3. I learned that it is okay to compare myself to other dances sometimes because that helps me to push myself to do better, but it is more important to concentrate on yourself, the corrections and the music. I also learned to appear more confident when I dance. Whether you feel silly doing something contemporary or are frustrated with yourself on certain days, you have to look calm and relaxed at all times. When you have more confidence in yourself, your teachers will have more confidence in you.

Aliyah Majied, attending the Boston Ballet Summer Dance Program:
1) The most enjoyable thing about attending a SDP is getting the perspective from dancers and former dancers; the principal dancer at Boston Ballet, Lia Cirio, taught some of our technique and point classes and gave some really good pointers. I always seemed to get so distracted by the way she moved though!  She really inspired me as a dancer myself. 

2) The most difficult thing would have to be the number of classes and getting used to the different ways of moving.  This was most difficult for me because I'm not used to some of the technical styles. 

3) The main thing that I've learned would have to be placement and control.
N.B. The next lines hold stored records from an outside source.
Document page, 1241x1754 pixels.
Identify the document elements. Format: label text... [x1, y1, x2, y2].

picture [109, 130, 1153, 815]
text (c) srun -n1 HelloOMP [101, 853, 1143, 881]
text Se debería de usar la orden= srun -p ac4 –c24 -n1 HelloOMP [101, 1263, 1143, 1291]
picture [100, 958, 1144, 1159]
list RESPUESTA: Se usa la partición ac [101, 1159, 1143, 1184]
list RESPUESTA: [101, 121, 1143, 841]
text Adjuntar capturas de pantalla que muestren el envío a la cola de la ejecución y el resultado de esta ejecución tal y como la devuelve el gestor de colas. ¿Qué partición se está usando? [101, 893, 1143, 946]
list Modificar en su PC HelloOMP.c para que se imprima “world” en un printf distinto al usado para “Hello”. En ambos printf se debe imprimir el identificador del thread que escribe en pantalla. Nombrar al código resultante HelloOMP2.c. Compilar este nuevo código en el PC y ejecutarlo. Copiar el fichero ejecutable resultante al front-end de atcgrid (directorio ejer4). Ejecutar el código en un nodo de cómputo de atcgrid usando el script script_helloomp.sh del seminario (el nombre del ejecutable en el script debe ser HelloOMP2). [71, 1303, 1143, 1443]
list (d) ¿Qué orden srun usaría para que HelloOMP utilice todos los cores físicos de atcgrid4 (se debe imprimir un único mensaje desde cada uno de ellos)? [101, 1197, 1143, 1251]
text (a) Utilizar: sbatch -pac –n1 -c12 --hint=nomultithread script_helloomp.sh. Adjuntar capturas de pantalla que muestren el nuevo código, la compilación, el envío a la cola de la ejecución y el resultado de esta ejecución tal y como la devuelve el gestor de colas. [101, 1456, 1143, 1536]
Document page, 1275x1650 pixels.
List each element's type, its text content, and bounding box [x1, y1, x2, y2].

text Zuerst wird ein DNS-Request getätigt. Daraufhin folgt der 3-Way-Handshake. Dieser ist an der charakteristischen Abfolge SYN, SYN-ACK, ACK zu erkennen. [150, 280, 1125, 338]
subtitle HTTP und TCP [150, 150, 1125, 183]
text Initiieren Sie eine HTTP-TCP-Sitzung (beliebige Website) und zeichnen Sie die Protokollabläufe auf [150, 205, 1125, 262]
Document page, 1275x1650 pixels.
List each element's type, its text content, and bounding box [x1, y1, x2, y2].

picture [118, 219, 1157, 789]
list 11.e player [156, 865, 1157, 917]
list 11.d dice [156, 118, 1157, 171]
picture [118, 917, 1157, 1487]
I've also learned that the arms and head are as important as the movement and it's not about just the step your doing, it's how you get to that step! 

Aimee Cover, attending the Harid Conservatory summer program:
1. The training you get. Just hearing corrections in a different way. It helps you understand everything more clearly.

2. Seeing the other people that are better than you and striving to be like them. Also learning different styles of ballet aka Balanchine and Vaganova, trying to apply everything you learn very quickly so the teachers will pay more attention to you and you will improve faster.

3. I have learned that it doesn't always matter how good your body is or how talented you may be. What makes a dancer is the want and need to be the best.

UPDATE: Aimee has been accepted to the Harid Conservatory of Ballet for year round study.  This is an extremely prestigious program, well done - BRAVO!

Kristin Smith, attending the Boston Ballet Summer Dance Program:
1. Being able to dance in the same studio as a professional company is very inspiring. Also being taught by new teachers that can either help me understand how to do something a little better and also offer new ways to improve my technique that I have never heard before. Meeting new friends and the over all experience of being in a new place is also super exciting.

2. A difficult thing about sdp is that there is about 200 dancers that come from all over the world that are all so amazing and have so much talent, so you have to make yourself stand out against every other dancer.

3. I have learned that the most important thing is concentrating on yourself and trying to improve as much as you can out of the 5 weeks, and letting all of the corrections stick that teachers have given you throughout this short period of time that you have with them.

Ann Ho, attending the Tulsa Ballet Summer Dance Program:
1. Seeing a new city, making new friends and meeting new teachers and getting away for a while. It's interesting to be in a new place for weeks and see new things.

2. When other people are better dancers than you and you have to work twice as hard to stand out. Also, fixing all the wrongs that you have in ballet and remembering all of the corrections and applying them. Also, it's kind of hard to not miss home.

3. I've learned its important to just pay attention to yourself and do the best you can. Don't look around the room and see how others are doing and start comparing yourself to better dancers. You just need to work on your own things. And to do dance, you have to have the love for it in order to do it well.

Long Ho, attending the Tulsa Ballet Summer Dance Program:
1. Meeting new friends, new teachers, having some time on my own, learning new things.

2. Working on things that you want improve on because you are around a lot of other dancers who are very good.

3. I think my experience at Tulsa Ballet has shown that Ballet North has taught me very well in ballet over all.

Hopefully we will be able to add additional comments by the other Ballet North members who are also attending American Ballet Theater, Boston Ballet and Tulsa Ballet programs - we will include them in this discussion as soon as we get their comments!